#### Extracted data:
○ ○ ○
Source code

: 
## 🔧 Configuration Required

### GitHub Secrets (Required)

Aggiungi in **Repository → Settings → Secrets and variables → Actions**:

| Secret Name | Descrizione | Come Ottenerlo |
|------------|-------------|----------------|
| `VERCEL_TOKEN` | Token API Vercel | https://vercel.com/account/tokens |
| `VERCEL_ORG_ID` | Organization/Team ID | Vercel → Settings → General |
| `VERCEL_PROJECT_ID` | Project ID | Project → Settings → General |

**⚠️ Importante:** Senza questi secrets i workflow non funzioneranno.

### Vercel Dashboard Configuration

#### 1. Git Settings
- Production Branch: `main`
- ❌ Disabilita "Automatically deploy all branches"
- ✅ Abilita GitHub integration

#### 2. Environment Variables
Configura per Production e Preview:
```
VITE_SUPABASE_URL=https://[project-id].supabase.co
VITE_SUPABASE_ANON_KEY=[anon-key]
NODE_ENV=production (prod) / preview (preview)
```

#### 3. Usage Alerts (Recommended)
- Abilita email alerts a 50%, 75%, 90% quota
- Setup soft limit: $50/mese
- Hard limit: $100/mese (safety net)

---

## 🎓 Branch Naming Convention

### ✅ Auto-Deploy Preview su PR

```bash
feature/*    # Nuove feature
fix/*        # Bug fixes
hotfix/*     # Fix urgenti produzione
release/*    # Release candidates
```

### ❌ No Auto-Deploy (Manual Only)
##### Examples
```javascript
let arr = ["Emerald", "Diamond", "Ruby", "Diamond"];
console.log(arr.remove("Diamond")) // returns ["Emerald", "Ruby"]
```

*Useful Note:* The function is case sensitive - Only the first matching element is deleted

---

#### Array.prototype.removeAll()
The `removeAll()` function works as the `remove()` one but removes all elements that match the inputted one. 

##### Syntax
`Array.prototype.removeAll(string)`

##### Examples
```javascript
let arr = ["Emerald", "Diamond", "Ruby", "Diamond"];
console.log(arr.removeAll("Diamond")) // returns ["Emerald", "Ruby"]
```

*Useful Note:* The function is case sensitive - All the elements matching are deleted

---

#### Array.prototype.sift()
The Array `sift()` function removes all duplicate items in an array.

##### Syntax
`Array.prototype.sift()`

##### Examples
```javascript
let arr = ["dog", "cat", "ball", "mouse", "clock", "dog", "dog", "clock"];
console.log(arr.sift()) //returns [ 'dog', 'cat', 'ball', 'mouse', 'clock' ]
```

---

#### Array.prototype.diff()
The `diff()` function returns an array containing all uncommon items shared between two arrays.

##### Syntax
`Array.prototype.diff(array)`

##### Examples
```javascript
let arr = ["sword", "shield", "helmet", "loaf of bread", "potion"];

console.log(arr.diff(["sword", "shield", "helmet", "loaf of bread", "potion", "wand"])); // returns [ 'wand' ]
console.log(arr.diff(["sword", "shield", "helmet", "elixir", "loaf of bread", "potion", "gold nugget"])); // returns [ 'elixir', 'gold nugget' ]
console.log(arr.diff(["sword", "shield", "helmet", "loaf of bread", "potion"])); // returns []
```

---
○ ○ ○
#### Exercise aim:
From the entries, report each line that includes the word "sensitive".

#### Solution for this problem:
*Useful Note:* The function is case sensitive - Only the first matching element is deleted
*Useful Note:* The function is case sensitive - All the elements matching are deleted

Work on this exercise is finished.